Continue the text on Americans' spending on happiness, starting after its final sentence.

= TEXT =
============

Americans are spending more money than ever trying to be happy, but we're still pretty miserable

Today, there are happiness consultants, happiness coaches, happiness summits, and happiness workplace seminars, which in some cases may be mandatory for employees. There are more than 70 TED Talks tagged with “happiness” or related themes, with tens of millions of views. Amazon’s pages contain more than 100,000 hits for happiness literature as the self-help shelves continue to brimmeth over. Some companies have even enlisted in-house happiness experts, most notably Google’s Jolly Good Fellow, hired for the purpose of making sure employees report that they’re not just doing their jobs, but are doing them with delight.

Globally, wellness is a $3.7 trillion industry, according to trade group Global Wellness Institute, which estimates that the staggering sum includes everything from beauty and anti-aging ($999 billion) to wellness tourism ($563 billion) to nutrition ($648 billion). Yet despite the trillions of dollars, the branding, and the brassy platitudes, Americans remain among the most miserable people on earth.

============

= ITEMS =

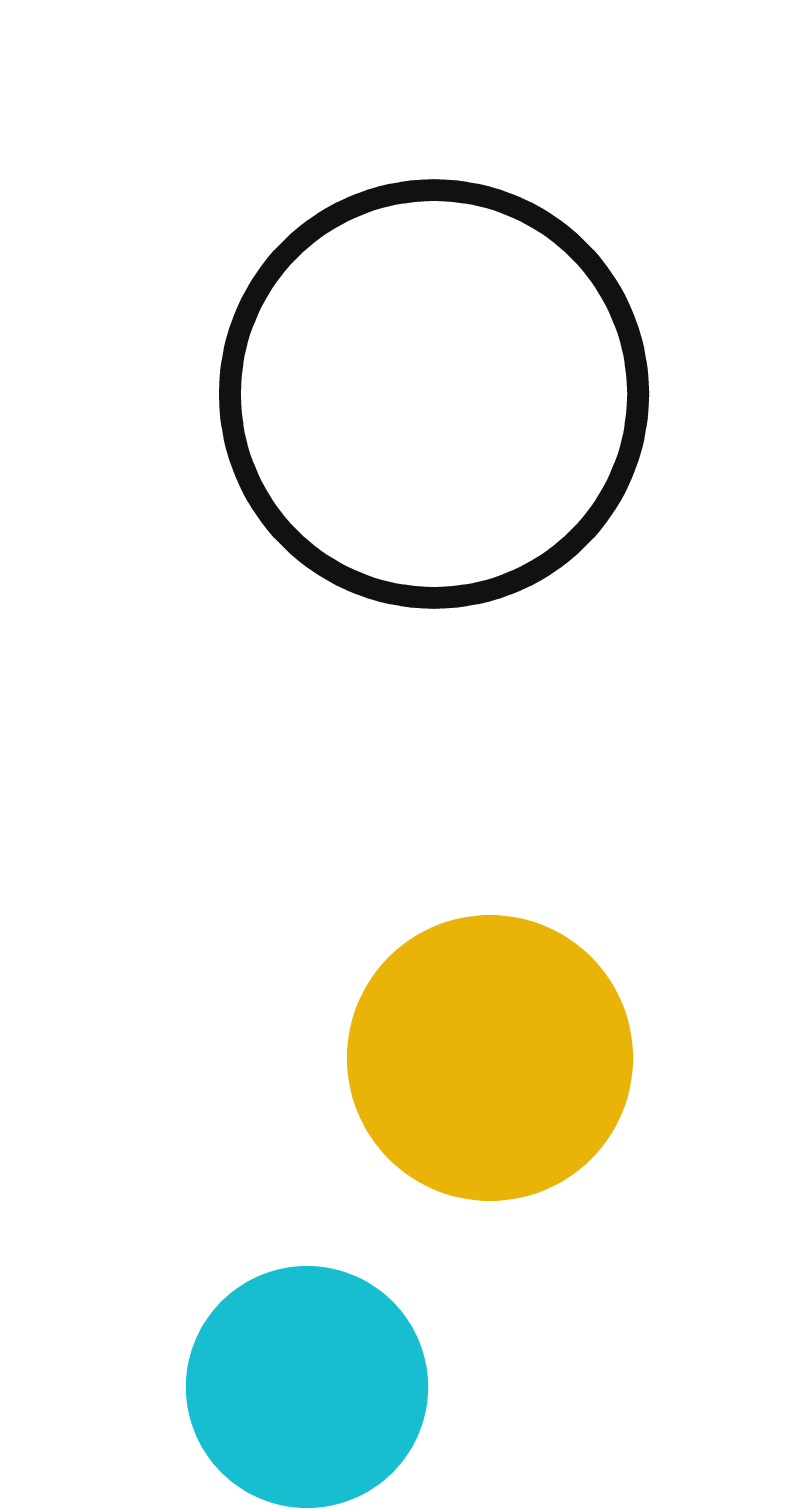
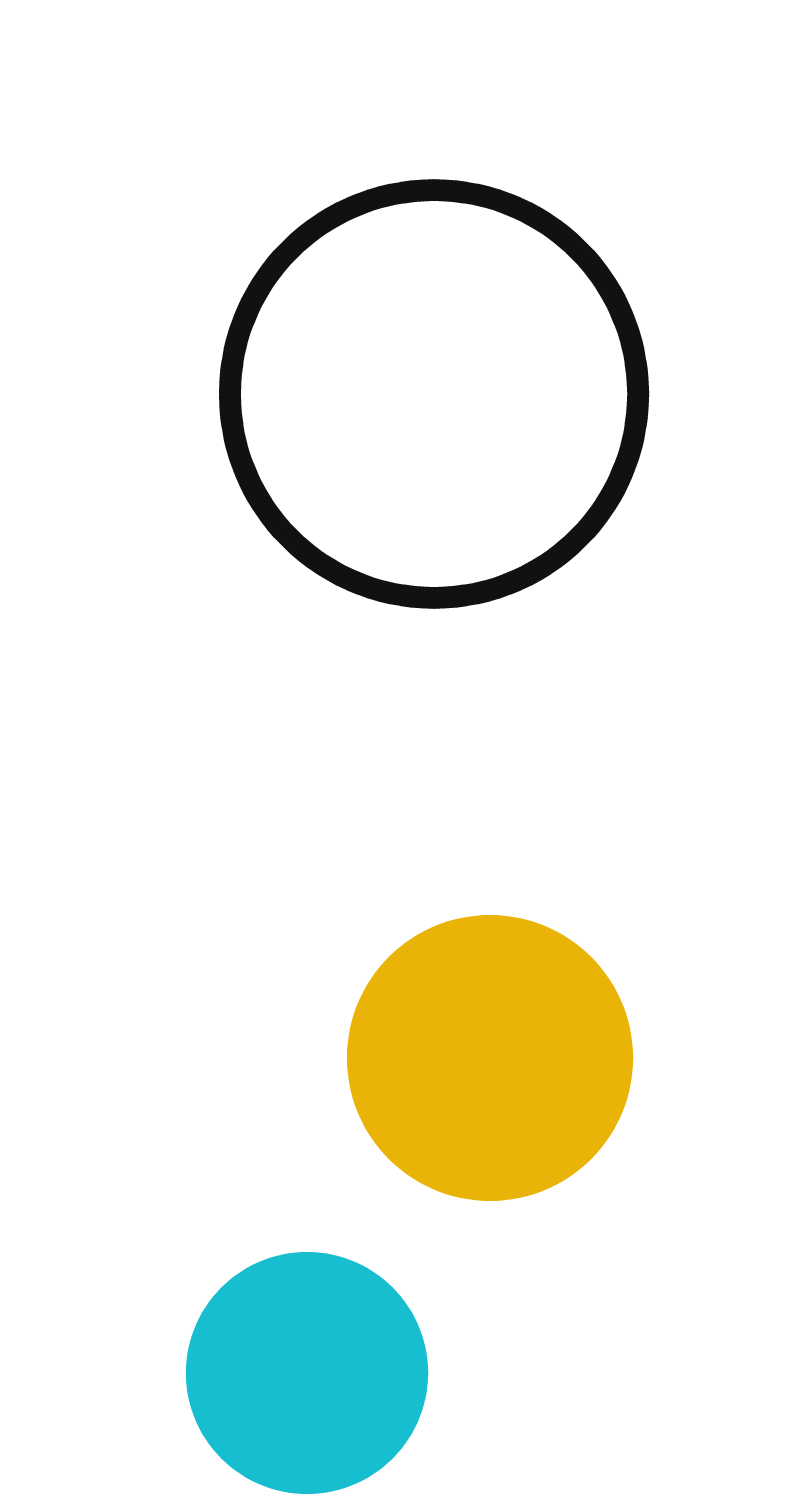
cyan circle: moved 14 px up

============

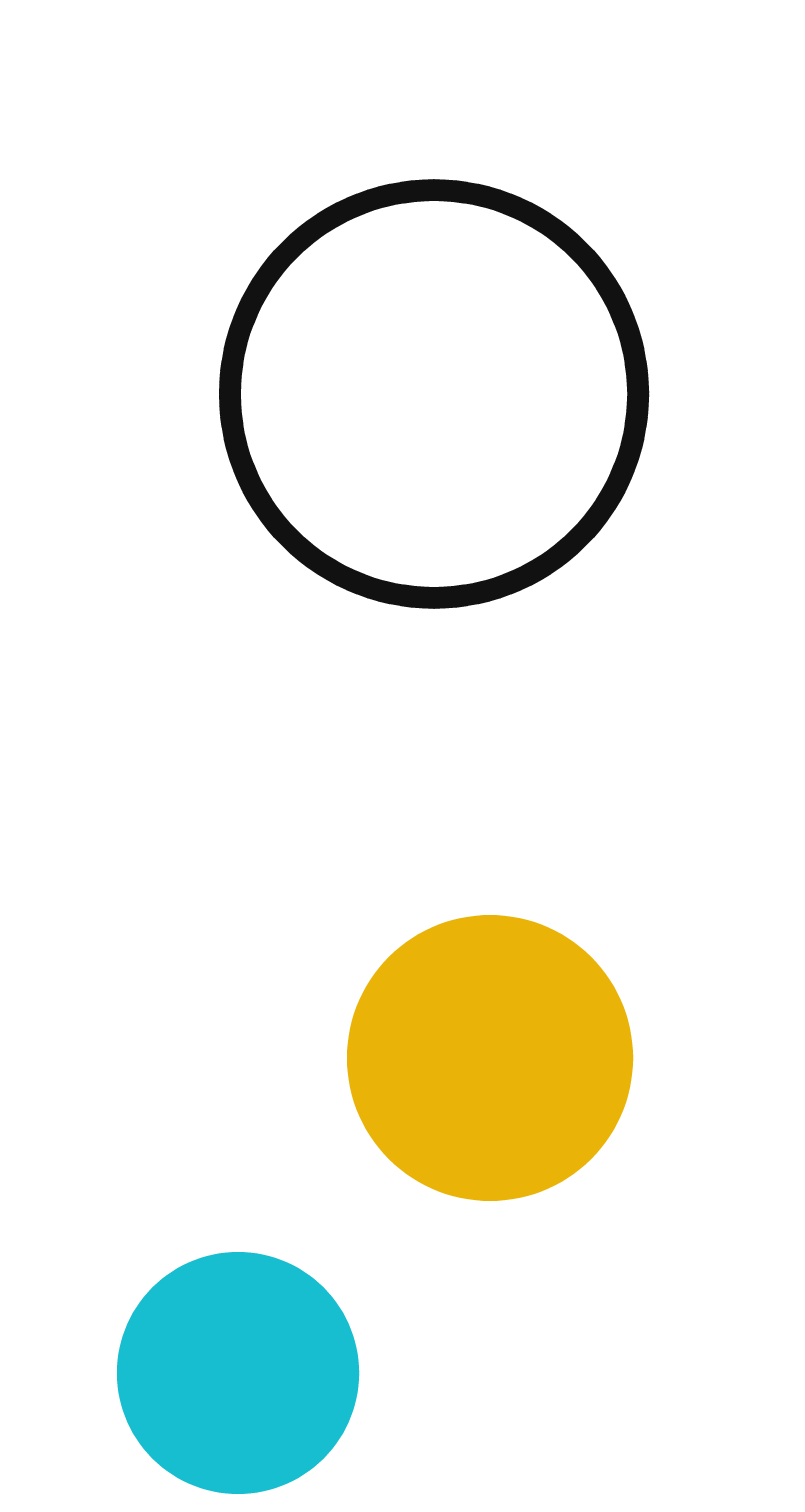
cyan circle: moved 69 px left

============

= RESPONSE TO THE EXERCISE =
Happiness in this country—if you were to even try to measure it—has plunged. In 2007, the United Nations ranked the United States as the third happiest nation in the world, but in 2017, it dropped us to 19th place. As New York recently noted, “for 80 years, young Americans have been getting more anxious and depressed, and no one is quite sure why.” Among the dreary subsets of analysis is that of Angus Deaton, a Nobel laureate in economics, who found that since 1990, middle-aged white Americans have been living sicker and dying earlier even as mortality rates elsewhere in the world are increasing.

The question is: Where are we going wrong?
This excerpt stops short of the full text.